- Example: A RAID array of 2 hard drives and an SSD caching disk is controlled by Intel's RST system, part of the chipset and firmware built into a desktop computer. The user sees this as a single volume, containing an NTFS-formatted drive of their data, and NTFS is not necessarily aware of the manipulations that may be required (such as rebuilding the RAID array if a disk fails). The management of the individual devices and their presentation as a single device, is distinct from the management of the files held on that apparent device.
ZFS is unusual, because unlike most other storage systems, it unifies both of these roles and acts as both the volume manager and the file system. Therefore, it has complete knowledge of both the physical disks and volumes (including their condition, status, their logical arrangement into volumes, and also of all the files stored on them). ZFS is designed to ensure (subject to suitable hardware) that data stored on disks cannot be lost due to physical error or misprocessing by the hardware or operating system, or bit rot events and data corruption which may happen over time, and its complete control of the storage system is used to ensure that every step, whether related to file management or disk management, is verified, confirmed, corrected if needed, and optimized, in a way that storage controller cards, and separate volume and file managers cannot achieve.
ZFS also includes a mechanism for snapshots and replication, including snapshot cloning; the former is described by the FreeBSD documentation as one of its "most powerful features", having features that "even other file systems with snapshot functionality lack".[12] Very large numbers of snapshots can be taken, without degrading performance, allowing snapshots to be used prior to risky system operations and software changes, or an entire production ("live") file system to be fully snapshotted several times an hour, in order to mitigate data loss due to user error or malicious activity. Snapshots can be rolled back "live" or the file system at previous points in time viewed, even on very large file systems, leading to "tremendous" savings in comparison to formal backup and restore processes,[12] or cloned "on the spot" to form new independent file systems.
Summary of key differentiating features[edit]
Examples of features specific to ZFS which facilitate its objective include:
- Designed for long term storage of data, and indefinitely scaled datastore sizes with zero data loss, and high configurability.
- Hierarchical checksumming of all data and metadata, ensuring that the entire storage system can be verified on use, and confirmed to be correctly stored, or remedied if corrupt. Checksums are stored with a block's parent block, rather than with the block itself. This contrasts with many file systems where checksums (if held) are stored with the data so that if the data is lost or corrupt, the checksum is also likely to be lost or incorrect.
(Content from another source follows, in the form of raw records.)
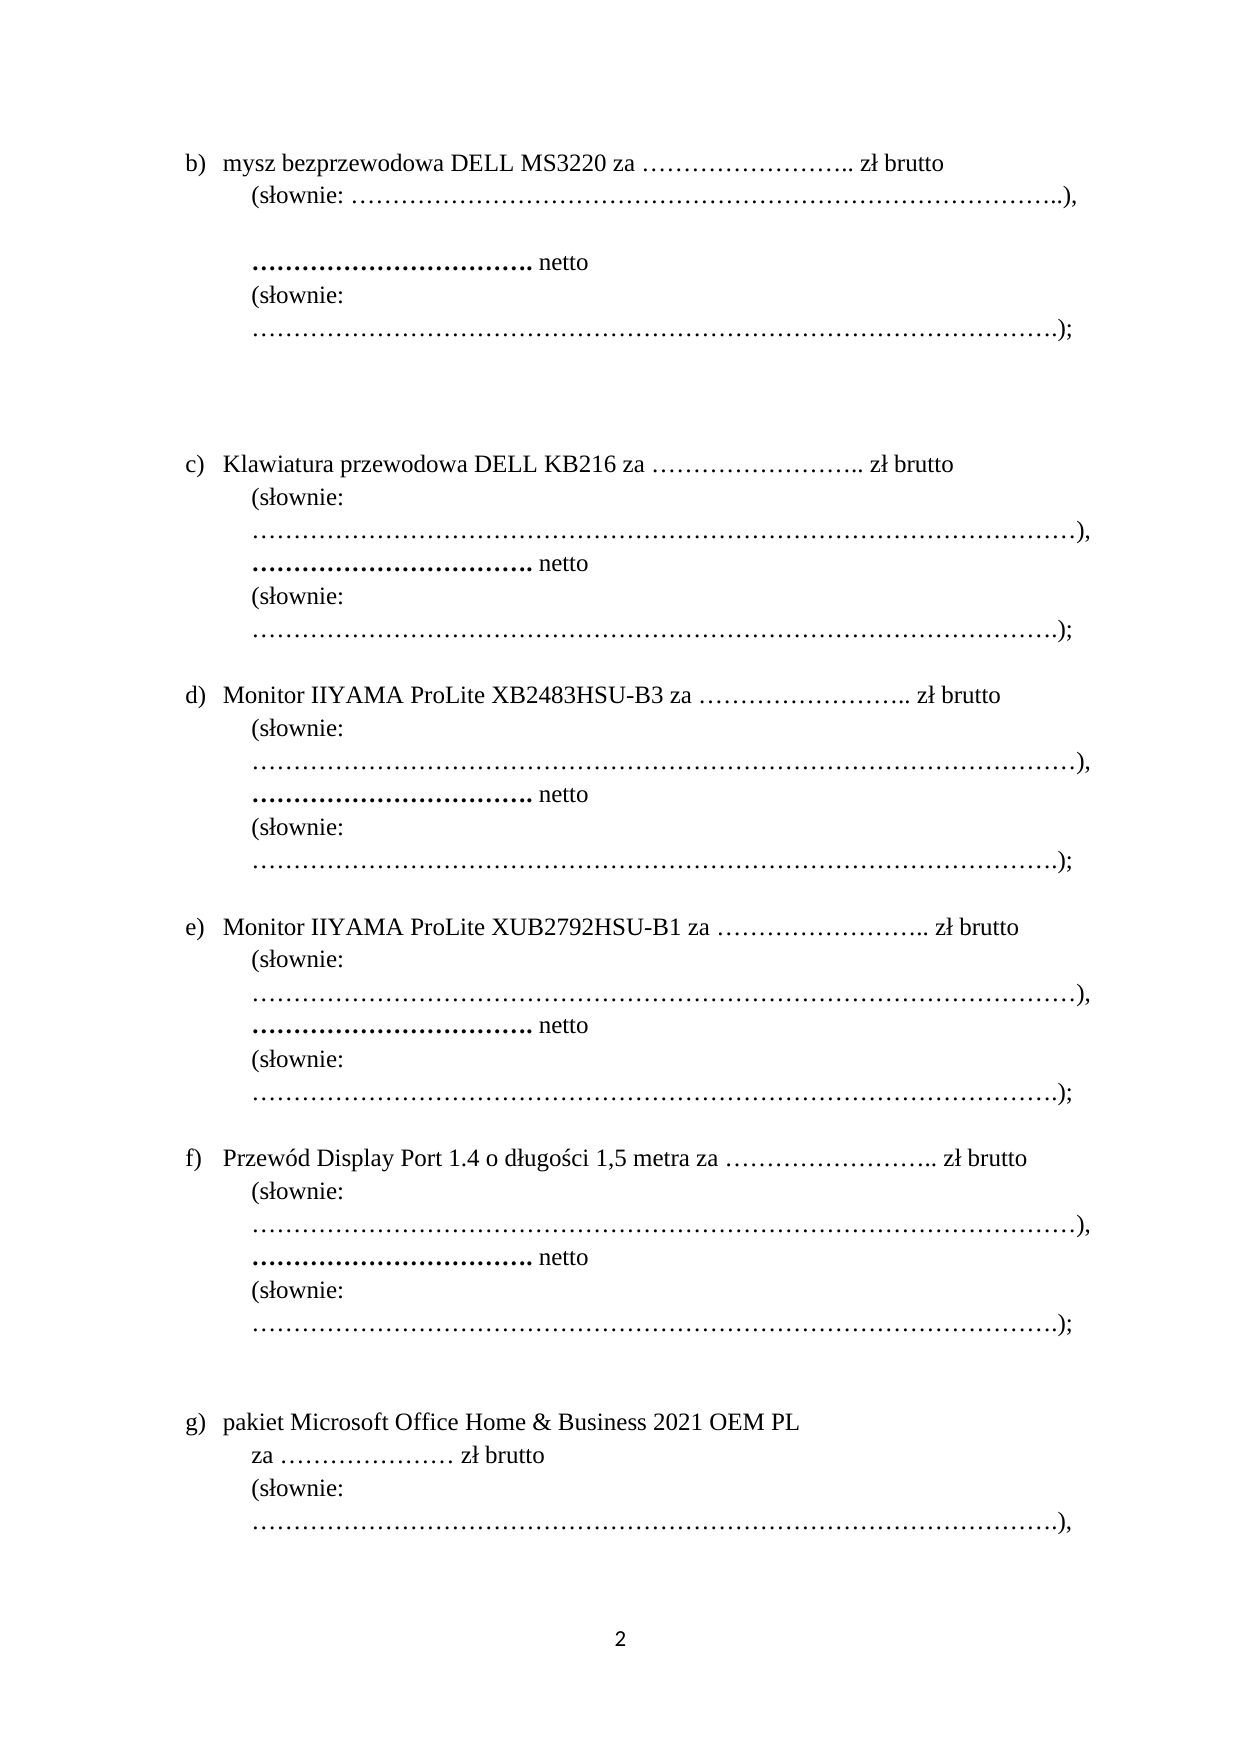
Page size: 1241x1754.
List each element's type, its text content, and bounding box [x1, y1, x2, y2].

list ……………………………. netto [251, 1011, 1093, 1039]
list (słownie: ………………………………………………………………………………………), [251, 713, 1093, 775]
list ……………………………. netto [251, 247, 1093, 275]
list (słownie: …………………………………………………………………………………….); [251, 1044, 1093, 1105]
list (słownie: …………………………………………………………………………………….); [251, 581, 1093, 643]
list (słownie: …………………………………………………………………………………….), [251, 1473, 1093, 1535]
list (słownie: ………………………………………………………………………………………), [251, 1176, 1093, 1237]
list ……………………………. netto [251, 1242, 1093, 1271]
list Monitor IIYAMA ProLite XB2483HSU-B3 za …………………….. zł brutto [185, 680, 1093, 709]
list pakiet Microsoft Office Home & Business 2021 OEM PL [185, 1407, 1093, 1436]
list Klawiatura przewodowa DELL KB216 za …………………….. zł brutto [185, 449, 1093, 478]
list (słownie: …………………………………………………………………………..), [251, 181, 1093, 209]
list Monitor IIYAMA ProLite XUB2792HSU-B1 za …………………….. zł brutto [185, 912, 1093, 940]
list (słownie: …………………………………………………………………………………….); [251, 1275, 1093, 1337]
list (słownie: ………………………………………………………………………………………), [251, 944, 1093, 1006]
list (słownie: ………………………………………………………………………………………), [251, 482, 1093, 544]
list ……………………………. netto [251, 548, 1093, 577]
list Przewód Display Port 1.4 o długości 1,5 metra za …………………….. zł brutto [185, 1143, 1093, 1171]
list za ………………… zł brutto [251, 1440, 1093, 1469]
list ……………………………. netto [251, 779, 1093, 808]
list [251, 280, 1093, 341]
list (słownie: …………………………………………………………………………………….); [251, 812, 1093, 874]
list mysz bezprzewodowa DELL MS3220 za …………………….. zł brutto [185, 148, 1093, 176]
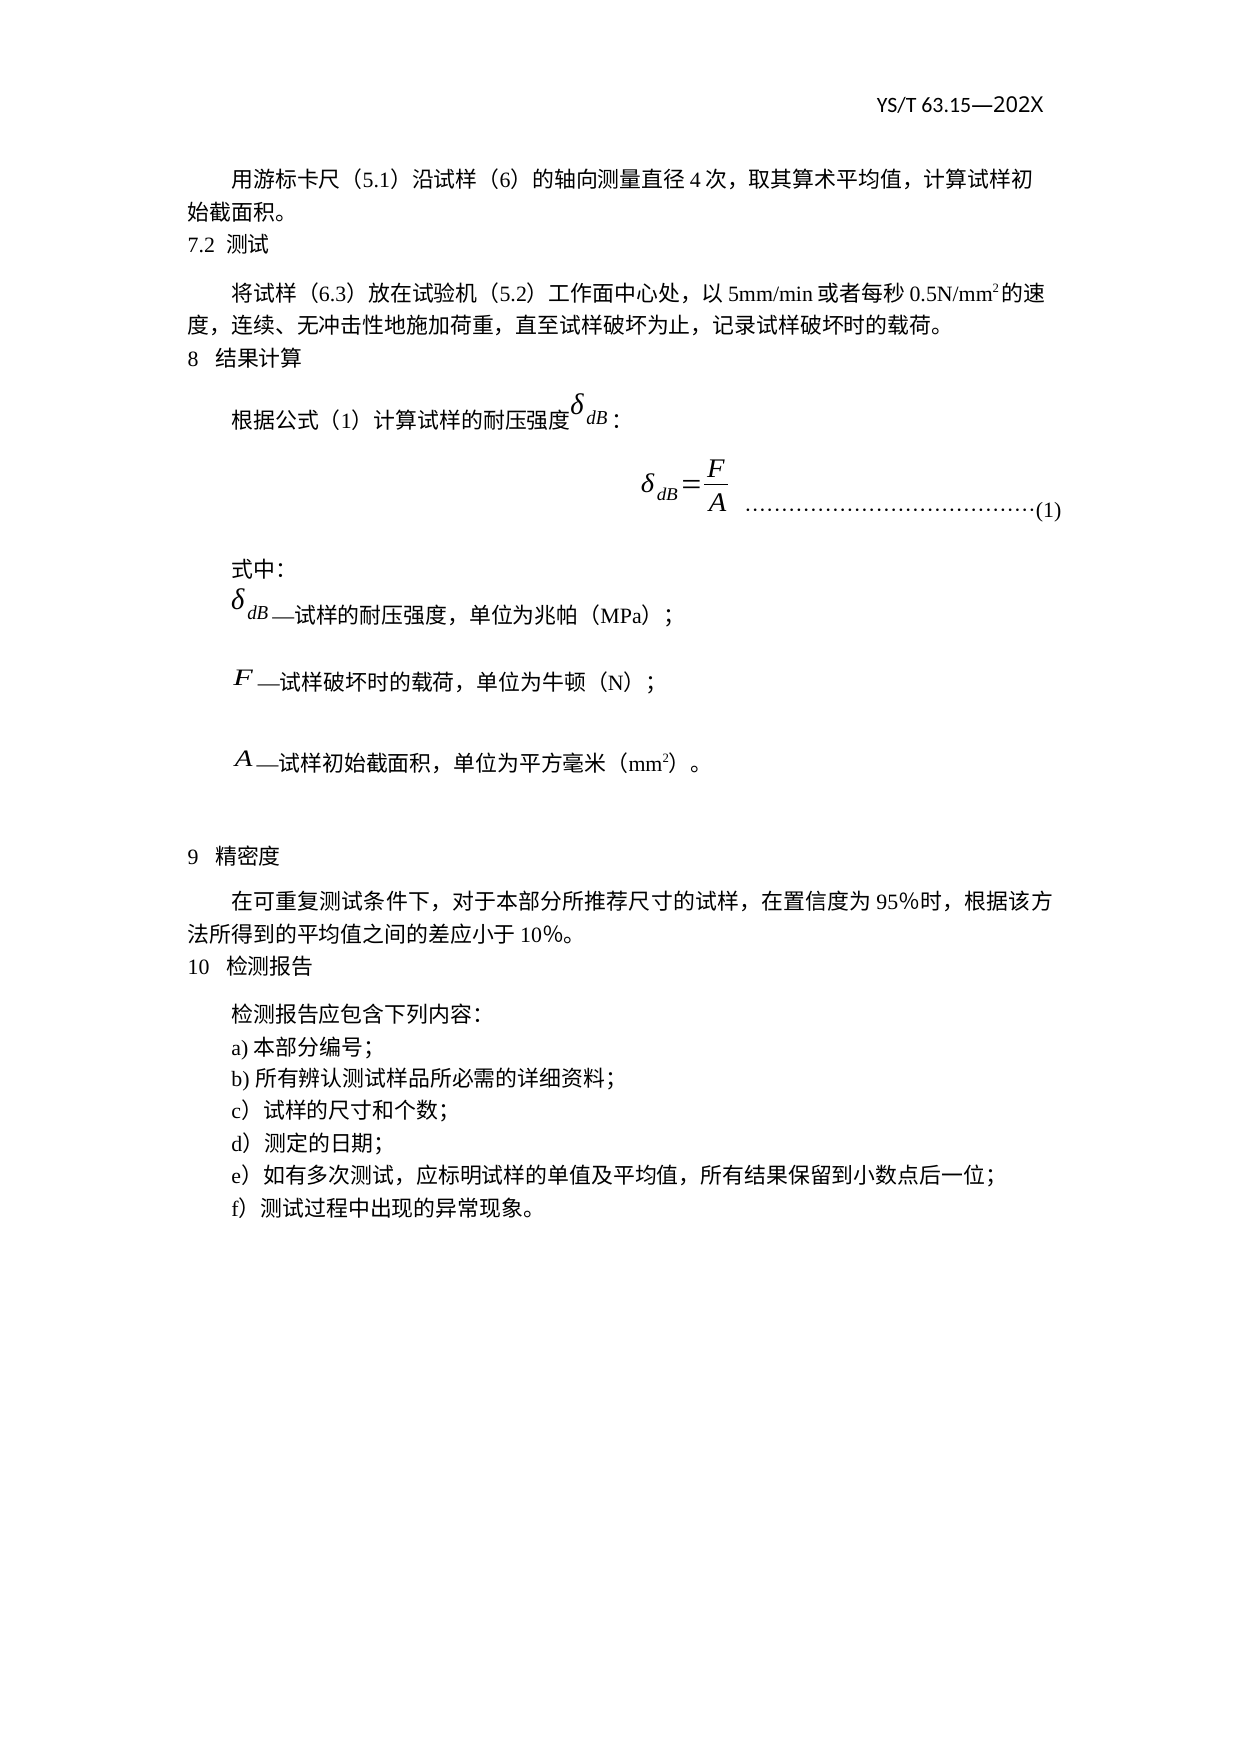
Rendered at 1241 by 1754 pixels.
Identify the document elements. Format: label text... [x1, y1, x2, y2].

text 在可重复测试条件下，对于本部分所推荐尺寸的试样，在置信度为95％时，根据该方法所得到的平均值之间的差应小于10％。 [187, 884, 1053, 949]
text 检测报告应包含下列内容： [187, 997, 1053, 1029]
text f）测试过程中出现的异常现象。 [187, 1190, 1053, 1223]
text 式中： [187, 551, 1053, 584]
text —试样的耐压强度，单位为兆帕（MPa）； [187, 584, 1053, 649]
text 根据公式（1）计算试样的耐压强度： [187, 389, 1053, 454]
text —试样初始截面积，单位为平方毫米（mm2）。 [187, 745, 1053, 810]
text 用游标卡尺（5.1）沿试样（6）的轴向测量直径4次，取其算术平均值，计算试样初始截面积。 [187, 162, 1053, 227]
text 7.2 测试 [187, 227, 1053, 259]
text b) 所有辨认测试样品所必需的详细资料； [187, 1061, 1053, 1093]
text 将试样（6.3）放在试验机（5.2）工作面中心处，以5mm/min或者每秒0.5N/mm2的速度，连续、无冲击性地施加荷重，直至试样破坏为止，记录试样破坏时的载荷。 [187, 275, 1053, 340]
text e）如有多次测试，应标明试样的单值及平均值，所有结果保留到小数点后一位； [187, 1158, 1053, 1190]
text d）测定的日期； [187, 1125, 1053, 1158]
text 8 结果计算 [187, 340, 1053, 373]
text c）试样的尺寸和个数； [187, 1093, 1053, 1125]
text 9 精密度 [187, 839, 1053, 871]
text 10 检测报告 [187, 949, 1053, 981]
text a) 本部分编号； [187, 1029, 1053, 1061]
text ········································(1) [187, 454, 1061, 551]
text —试样破坏时的载荷，单位为牛顿（N）； [187, 664, 1053, 729]
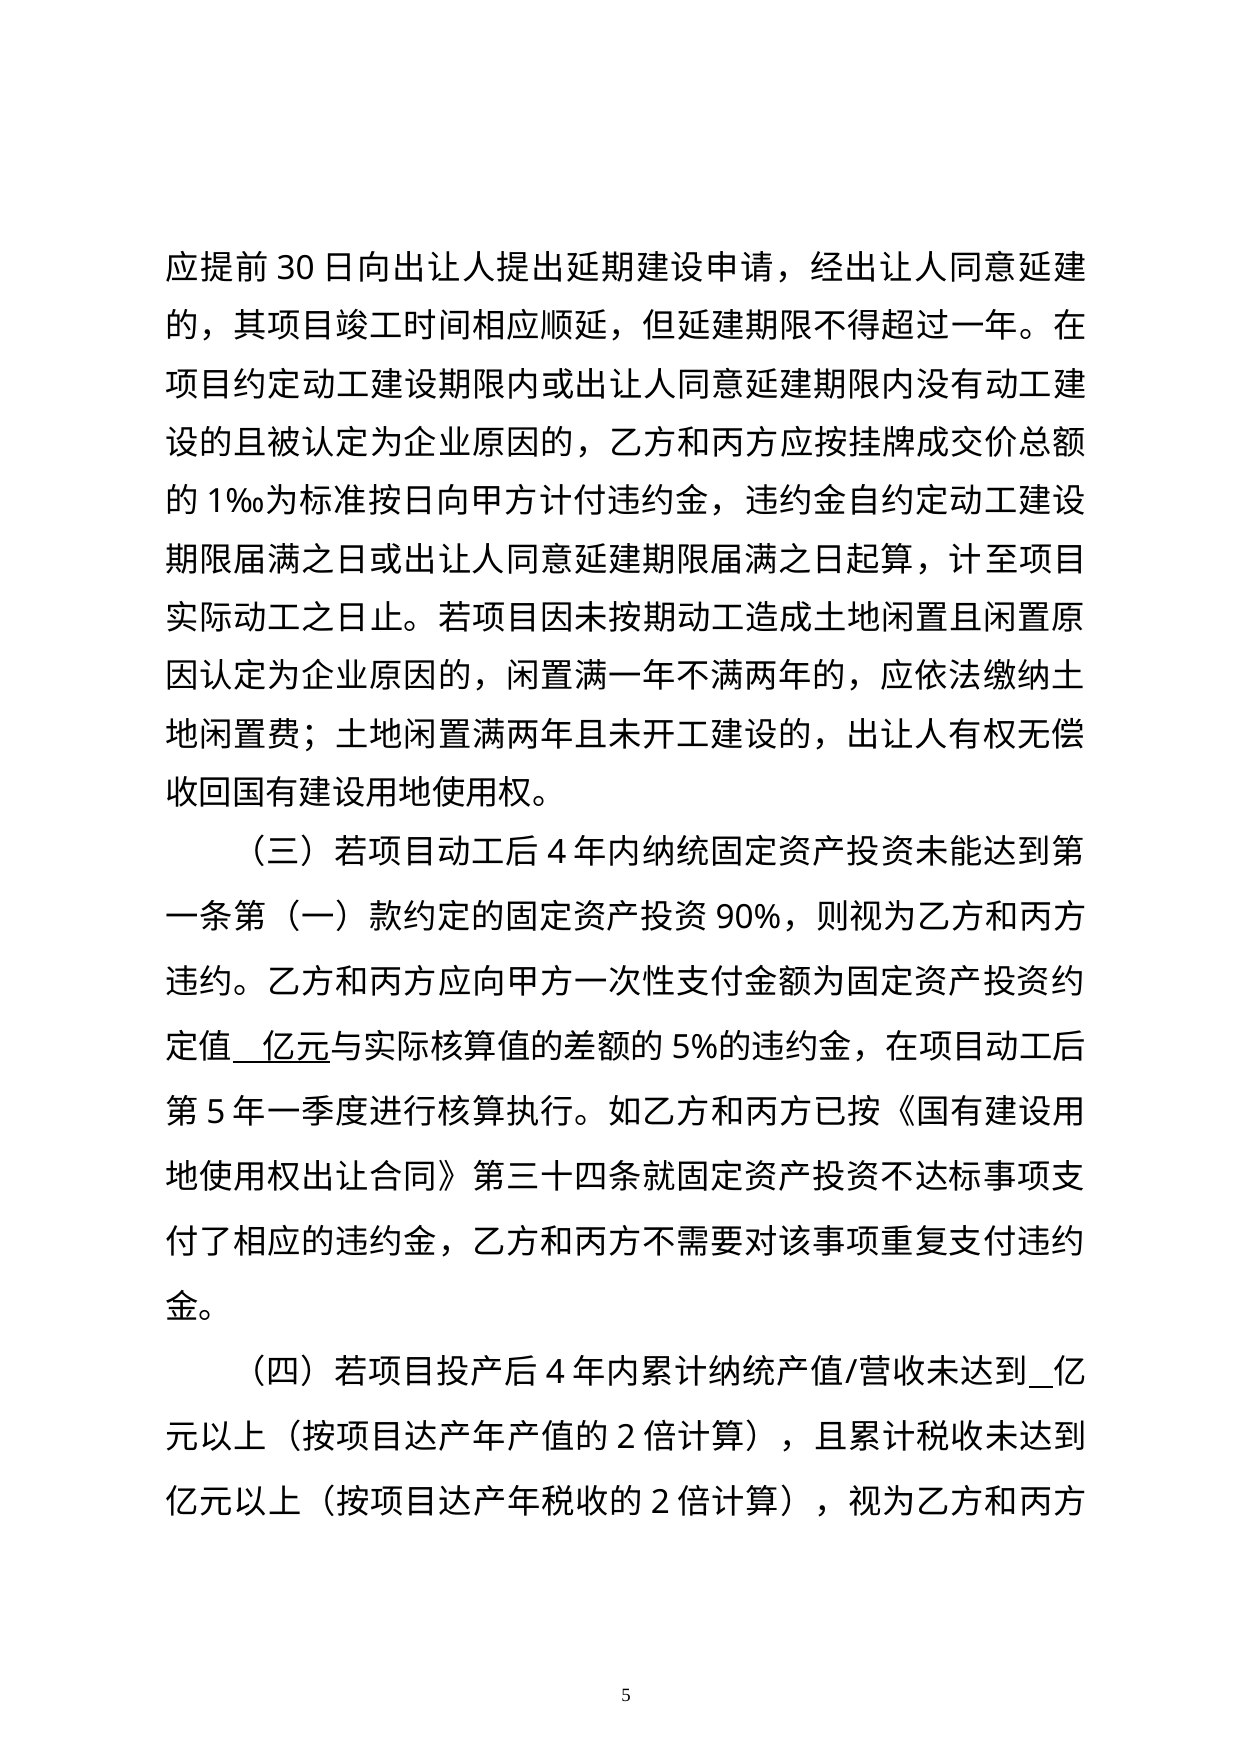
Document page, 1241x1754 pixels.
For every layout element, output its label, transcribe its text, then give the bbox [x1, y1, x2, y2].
- Can store a user-specified number of copies of data or metadata, or selected types of data, to improve the ability to recover from data corruption of important files and structures.
- Automatic rollback of recent changes to the file system and data, in some circumstances, in the event of an error or inconsistency.
- Automated and (usually) silent self-healing of data inconsistencies and write failure when detected, for all errors where the data is capable of reconstruction. Data can be reconstructed using all of the following: error detection and correction checksums stored in each block's parent block; multiple copies of data (including checksums) held on the disk; write intentions logged on the SLOG (ZIL) for writes that should have occurred but did not occur (after a power failure); parity data from RAID/RAIDZ disks and volumes; copies of data from mirrored disks and volumes.
- Native handling of standard RAID levels and additional ZFS RAID layouts ("RAIDZ"). The RAIDZ levels stripe data across only the disks required, for efficiency (many RAID systems stripe indiscriminately across all devices), and checksumming allows rebuilding of inconsistent or corrupted data to be minimised to those blocks with defects;
- Native handling of tiered storage and caching devices, which is usually a volume related task. Because it also understands the file system, it can use file-related knowledge to inform, integrate and optimize its tiered storage handling which a separate device cannot;
- Native handling of snapshots and backup/replication which can be made efficient by integrating the volume and file handling. ZFS can routinely take snapshots several times an hour of the data system, efficiently and quickly. (Relevant tools are provided at a low level and require external scripts and software for utilization).
- Native data compression and deduplication, although the latter is largely handled in RAM and is memory hungry.
- Efficient rebuilding of RAID arrays — a RAID controller often has to rebuild an entire disk, but ZFS can combine disk and file knowledge to limit any rebuilding to data which is actually missing or corrupt, greatly speeding up rebuilding;
- Ability to identify data that would have been found in a cache but has been discarded recently instead; this allows ZFS to reassess its caching decisions in light of later use and facilitates very high cache hit levels;
- Alternative caching strategies can be used for data that would otherwise cause delays in data handling. For example, synchronous writes which are capable of slowing down the storage system can be converted to asynchronous writes by being written to a fast separate caching device, known as the SLOG (sometimes called the ZIL - ZFS Intent Log).
- Highly tunable - many internal parameters can be configured for optimal functionality.
- Can be used for high availability clusters and computing, although not fully designed for this use.